■ Stored data
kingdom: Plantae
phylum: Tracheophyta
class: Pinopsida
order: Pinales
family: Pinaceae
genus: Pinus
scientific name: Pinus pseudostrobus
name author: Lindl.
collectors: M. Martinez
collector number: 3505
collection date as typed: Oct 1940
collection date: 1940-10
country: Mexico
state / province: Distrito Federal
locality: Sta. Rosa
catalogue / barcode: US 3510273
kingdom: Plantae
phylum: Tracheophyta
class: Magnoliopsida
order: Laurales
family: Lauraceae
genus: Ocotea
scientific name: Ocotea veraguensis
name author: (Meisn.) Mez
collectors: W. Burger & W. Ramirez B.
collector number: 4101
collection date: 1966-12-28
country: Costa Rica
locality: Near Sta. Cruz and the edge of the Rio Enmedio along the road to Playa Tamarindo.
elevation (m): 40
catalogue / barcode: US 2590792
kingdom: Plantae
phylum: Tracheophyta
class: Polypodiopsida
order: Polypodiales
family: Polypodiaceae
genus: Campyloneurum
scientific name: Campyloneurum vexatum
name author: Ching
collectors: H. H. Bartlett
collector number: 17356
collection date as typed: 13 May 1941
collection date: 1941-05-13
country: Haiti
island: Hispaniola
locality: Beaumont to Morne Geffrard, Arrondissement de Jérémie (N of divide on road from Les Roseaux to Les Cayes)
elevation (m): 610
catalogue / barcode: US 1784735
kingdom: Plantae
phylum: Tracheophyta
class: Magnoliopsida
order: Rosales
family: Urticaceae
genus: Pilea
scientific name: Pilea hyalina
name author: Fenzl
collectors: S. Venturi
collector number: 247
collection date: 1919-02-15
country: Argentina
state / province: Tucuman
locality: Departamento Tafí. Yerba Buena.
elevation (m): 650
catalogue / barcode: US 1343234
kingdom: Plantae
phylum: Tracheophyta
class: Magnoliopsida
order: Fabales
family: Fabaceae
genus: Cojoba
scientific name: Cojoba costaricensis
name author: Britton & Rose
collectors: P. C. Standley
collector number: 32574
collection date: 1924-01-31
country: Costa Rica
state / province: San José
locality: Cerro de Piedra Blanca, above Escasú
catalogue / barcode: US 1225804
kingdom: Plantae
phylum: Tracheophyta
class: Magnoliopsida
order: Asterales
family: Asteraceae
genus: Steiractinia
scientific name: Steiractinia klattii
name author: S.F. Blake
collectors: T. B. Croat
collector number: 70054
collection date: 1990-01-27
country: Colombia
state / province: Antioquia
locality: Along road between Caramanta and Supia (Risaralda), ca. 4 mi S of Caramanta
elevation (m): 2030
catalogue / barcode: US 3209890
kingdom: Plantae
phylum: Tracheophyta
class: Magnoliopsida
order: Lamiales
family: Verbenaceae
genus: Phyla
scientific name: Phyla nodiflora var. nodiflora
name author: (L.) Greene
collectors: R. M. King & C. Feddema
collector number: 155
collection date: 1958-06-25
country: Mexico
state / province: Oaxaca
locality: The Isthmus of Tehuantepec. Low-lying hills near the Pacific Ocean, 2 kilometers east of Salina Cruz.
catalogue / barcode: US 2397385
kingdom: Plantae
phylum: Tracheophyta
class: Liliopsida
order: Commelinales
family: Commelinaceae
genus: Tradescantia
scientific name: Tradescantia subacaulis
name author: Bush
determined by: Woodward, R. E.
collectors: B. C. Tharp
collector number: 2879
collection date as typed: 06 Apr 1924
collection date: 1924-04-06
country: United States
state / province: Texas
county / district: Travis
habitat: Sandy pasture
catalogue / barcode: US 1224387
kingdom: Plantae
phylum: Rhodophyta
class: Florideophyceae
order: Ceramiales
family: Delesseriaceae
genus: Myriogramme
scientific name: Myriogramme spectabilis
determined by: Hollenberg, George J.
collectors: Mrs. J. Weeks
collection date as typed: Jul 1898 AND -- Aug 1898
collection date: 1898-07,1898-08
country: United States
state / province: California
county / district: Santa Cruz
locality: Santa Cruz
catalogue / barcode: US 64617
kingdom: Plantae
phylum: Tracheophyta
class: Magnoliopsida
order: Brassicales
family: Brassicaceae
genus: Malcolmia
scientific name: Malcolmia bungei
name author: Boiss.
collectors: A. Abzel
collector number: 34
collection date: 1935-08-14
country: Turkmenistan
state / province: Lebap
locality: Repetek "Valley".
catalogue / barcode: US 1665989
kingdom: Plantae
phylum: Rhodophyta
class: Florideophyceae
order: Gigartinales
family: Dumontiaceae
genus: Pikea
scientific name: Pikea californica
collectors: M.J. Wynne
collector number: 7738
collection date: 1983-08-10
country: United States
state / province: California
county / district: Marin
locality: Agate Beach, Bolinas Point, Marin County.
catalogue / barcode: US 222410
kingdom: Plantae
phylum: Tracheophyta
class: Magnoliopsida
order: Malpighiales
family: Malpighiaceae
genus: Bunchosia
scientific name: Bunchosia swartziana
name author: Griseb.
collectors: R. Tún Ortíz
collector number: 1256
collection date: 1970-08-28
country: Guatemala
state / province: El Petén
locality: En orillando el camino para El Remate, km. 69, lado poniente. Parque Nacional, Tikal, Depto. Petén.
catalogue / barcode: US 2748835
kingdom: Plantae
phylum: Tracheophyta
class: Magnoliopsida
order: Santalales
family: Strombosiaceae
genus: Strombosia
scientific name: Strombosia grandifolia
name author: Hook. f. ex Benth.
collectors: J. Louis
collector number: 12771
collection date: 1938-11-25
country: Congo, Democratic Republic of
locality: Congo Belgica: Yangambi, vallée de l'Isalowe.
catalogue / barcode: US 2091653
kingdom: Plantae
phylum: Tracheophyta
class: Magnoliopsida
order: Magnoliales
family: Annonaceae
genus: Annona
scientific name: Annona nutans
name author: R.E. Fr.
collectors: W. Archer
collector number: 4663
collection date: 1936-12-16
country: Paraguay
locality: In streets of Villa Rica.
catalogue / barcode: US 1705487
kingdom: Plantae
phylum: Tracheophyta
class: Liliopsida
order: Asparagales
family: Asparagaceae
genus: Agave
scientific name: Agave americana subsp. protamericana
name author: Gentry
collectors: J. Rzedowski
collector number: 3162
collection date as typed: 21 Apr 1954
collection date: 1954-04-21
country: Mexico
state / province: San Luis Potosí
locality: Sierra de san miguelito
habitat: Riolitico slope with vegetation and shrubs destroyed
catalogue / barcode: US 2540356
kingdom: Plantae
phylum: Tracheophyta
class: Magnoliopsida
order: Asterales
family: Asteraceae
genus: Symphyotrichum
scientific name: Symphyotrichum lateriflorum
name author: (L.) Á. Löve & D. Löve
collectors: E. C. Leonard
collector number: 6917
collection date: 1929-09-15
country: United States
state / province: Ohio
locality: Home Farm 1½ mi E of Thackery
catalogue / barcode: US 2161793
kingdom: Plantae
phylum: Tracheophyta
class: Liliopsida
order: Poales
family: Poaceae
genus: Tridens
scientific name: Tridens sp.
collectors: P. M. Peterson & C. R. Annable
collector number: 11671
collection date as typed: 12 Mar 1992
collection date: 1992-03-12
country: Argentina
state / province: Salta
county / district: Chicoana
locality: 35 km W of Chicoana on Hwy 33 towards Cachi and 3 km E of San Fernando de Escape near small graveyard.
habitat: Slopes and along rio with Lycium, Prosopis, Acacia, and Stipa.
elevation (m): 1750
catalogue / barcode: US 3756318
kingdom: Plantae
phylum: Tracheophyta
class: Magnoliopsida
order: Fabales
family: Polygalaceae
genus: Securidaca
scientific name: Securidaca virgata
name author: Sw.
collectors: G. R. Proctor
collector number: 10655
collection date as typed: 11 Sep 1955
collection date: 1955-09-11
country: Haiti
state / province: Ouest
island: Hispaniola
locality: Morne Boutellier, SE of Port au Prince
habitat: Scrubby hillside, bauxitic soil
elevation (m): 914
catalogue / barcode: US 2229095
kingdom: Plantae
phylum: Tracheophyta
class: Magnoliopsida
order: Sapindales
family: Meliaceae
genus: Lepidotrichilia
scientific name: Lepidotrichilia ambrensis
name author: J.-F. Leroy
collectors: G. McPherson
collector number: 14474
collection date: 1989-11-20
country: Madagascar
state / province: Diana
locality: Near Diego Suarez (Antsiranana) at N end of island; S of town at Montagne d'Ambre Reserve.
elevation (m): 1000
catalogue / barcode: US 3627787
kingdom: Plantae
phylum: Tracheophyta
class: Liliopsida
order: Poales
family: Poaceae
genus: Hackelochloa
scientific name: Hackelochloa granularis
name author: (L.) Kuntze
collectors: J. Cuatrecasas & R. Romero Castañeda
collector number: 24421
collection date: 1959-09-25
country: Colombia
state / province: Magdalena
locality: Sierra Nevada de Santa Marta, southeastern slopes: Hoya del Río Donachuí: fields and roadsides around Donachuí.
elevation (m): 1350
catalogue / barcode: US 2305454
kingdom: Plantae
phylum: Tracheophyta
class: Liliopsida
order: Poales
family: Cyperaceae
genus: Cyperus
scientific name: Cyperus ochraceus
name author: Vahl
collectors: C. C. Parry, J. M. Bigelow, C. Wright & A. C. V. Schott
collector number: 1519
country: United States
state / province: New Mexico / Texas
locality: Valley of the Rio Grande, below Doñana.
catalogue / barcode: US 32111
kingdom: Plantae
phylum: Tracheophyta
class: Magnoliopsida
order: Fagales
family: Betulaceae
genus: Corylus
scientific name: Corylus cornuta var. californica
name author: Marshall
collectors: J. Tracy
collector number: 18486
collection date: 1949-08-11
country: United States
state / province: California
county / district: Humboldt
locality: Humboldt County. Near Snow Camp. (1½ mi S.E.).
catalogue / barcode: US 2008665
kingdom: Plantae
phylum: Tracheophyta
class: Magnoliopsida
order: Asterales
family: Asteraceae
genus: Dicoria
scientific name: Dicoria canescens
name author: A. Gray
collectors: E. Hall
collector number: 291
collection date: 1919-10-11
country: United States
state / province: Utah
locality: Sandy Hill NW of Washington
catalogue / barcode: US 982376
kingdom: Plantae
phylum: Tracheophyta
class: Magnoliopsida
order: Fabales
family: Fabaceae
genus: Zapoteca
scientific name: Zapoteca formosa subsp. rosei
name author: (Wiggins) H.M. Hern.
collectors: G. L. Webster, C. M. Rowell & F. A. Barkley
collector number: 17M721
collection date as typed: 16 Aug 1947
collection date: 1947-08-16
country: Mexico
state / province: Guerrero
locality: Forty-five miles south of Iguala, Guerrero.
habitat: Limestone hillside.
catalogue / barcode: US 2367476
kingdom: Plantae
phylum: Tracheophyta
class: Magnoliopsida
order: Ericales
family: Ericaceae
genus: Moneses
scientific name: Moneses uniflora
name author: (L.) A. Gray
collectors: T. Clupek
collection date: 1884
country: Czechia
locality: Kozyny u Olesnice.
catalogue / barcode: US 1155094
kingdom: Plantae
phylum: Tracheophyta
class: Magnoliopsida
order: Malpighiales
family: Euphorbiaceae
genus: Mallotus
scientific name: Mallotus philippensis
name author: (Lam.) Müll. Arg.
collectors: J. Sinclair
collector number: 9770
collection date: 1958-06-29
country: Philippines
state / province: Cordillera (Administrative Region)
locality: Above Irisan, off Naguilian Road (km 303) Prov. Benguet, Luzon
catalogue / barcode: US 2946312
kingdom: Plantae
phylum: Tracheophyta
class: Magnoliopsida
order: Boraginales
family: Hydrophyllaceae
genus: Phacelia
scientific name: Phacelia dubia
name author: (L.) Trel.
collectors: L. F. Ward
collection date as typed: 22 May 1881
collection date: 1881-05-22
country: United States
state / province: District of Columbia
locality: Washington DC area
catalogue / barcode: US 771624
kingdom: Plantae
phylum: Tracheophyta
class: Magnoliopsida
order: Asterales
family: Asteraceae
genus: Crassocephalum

■ Brief
Rename "locality" to "site" in the records, starting with the line with "scientific name: Securidaca virgata" and going on through the line with "locality: Morne Boutellier, SE". Give only those lines again, with nothing else changed.

■ Exercise response
scientific name: Securidaca virgata
name author: Sw.
collectors: G. R. Proctor
collector number: 10655
collection date as typed: 11 Sep 1955
collection date: 1955-09-11
country: Haiti
state / province: Ouest
island: Hispaniola
site: Morne Boutellier, SE of Port au Prince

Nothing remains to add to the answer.